J.S. Gordon; Watkins, London (2009) (pp xxix + 354)
Review article: Skeptical Adversaria 1 (2010), 7
Reproduced with permission
Gordon is an ‘alternative historian’ who holds that the sober accounts of ancient history presented by mainstream scholarship are largely false. His focus is upon Atlantis, the ‘sunken island/continent’ which was apparently invented by Plato as a literary device (the central feature of a moral tale) and represented by him as Egyptian in origin for the purpose of verisimilitude. The story as presented by Plato finds no empirical support and is regarded as plausible only on the fringe. Further, Gordon links his ideas about Atlantis as a real entity with arguments in support of the currently ‘trendy’ theory of the universe as pervaded by consciousness, regarded here as a rival to three other views which he rejects: mainstream scientific evolutionary theory, Judaeo-Christian-Muslim creationism, and the fringe view that ‘ancient astronauts’ provided major early input to the development of homo sapiens.
Gordon’s work is not altogether without interest; but it is vitiated by a number of features common in such books, including: a) seriously inadequate referencing of quasi-factual claims (which obviously obstructs assessment); b) loose and over-simplified argumentation (frequently the validity of one of his claims, if itself granted, would render a further more dramatic position arguable but no more than arguable and would by no means demonstrate that it was true – as Gordon repeatedly suggests); c) acceptance of highly dubious earlier fringe sources (notably Blavatsky and the modern proponents of Vedantic ideas about long time-depths for homo sapiens ); d) overstated criticisms of mainstream ideas (e.g. (post-)Darwinian approaches to evolution); e) sheer errors of fact and usage (e.g. acceptance of the theory of Egyptian ‘mystery religions’, now debunked; references to unrecorded trips to Egypt allegedly undertaken by Plato; a badly non-standard and thus confusing definition of the term scientism); etc.

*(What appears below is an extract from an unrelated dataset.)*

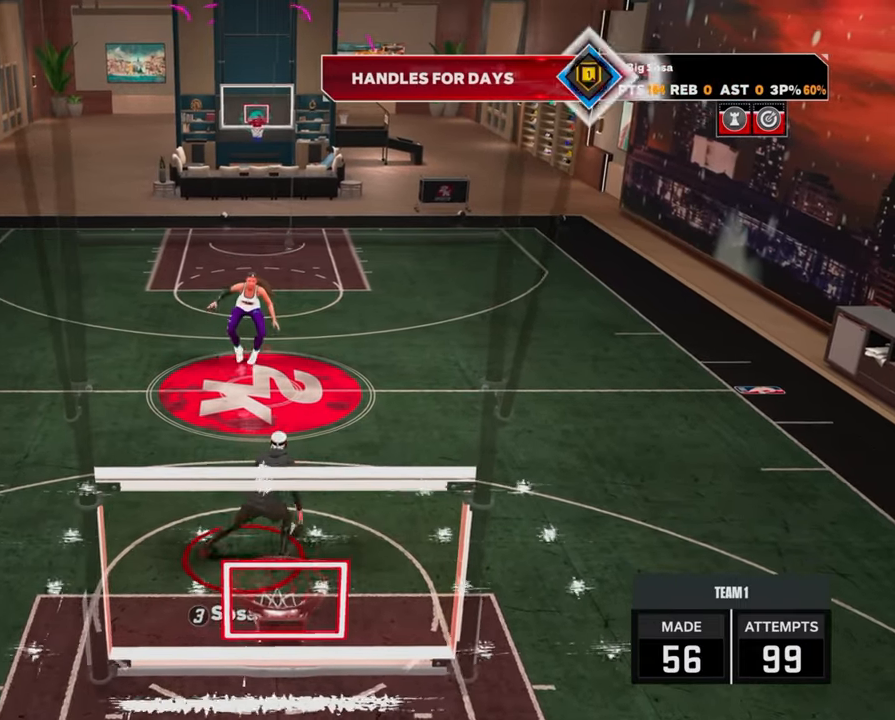
{"buttons": ["R2"], "left_stick": "center", "right_stick": "center", "events": [[17, "left_stick", "up-left"], [50, "R2", "up"], [100, "left_stick", "center"], [100, "right_stick", "right"], [183, "right_stick", "center"], [317, "R2", "down"], [317, "right_stick", "down-left"], [383, "right_stick", "center"]]}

My own main area of expertise is linguistics, and in this area Gordon displays vast confusion and advances/accepts some very poorly-grounded ideas. For instance: i) he repeatedly discusses key linguistic matters in an impossibly vague manner; ii) he fatally confuses linguistic levels (pronunciation and grammar) in using key terms such as agglutinative ; iii) he relies upon earlier non-standard thinkers whose ideas have not been judged plausible, and even upon ill-informed and dated sources such as Blavatsky; iv) he proposes wildly implausible and unsupported scenarios involving the development of languages and scripts (intended to replace well-established mainstream ideas about these matters); v) he largely ignores the two hundred years of scientific historical linguistic scholarship and thus employs the usual loose, utterly unreliable fringe philological/etymological methods; etc.
In any learned discipline, advancing novel theories is pointless if one does not first acquire (or gain access to) a reasonable degree of expertise – if only to disagree rationally with well-supported positions that one now understands. Gordon has not achieved this, in linguistics in particular, and it does not appear that he has made a serious attempt to do so.
I suggest that the book cannot be taken seriously as it stands. With more effort on Gordon’s part, it is conceivable that it might have been somewhat more interesting.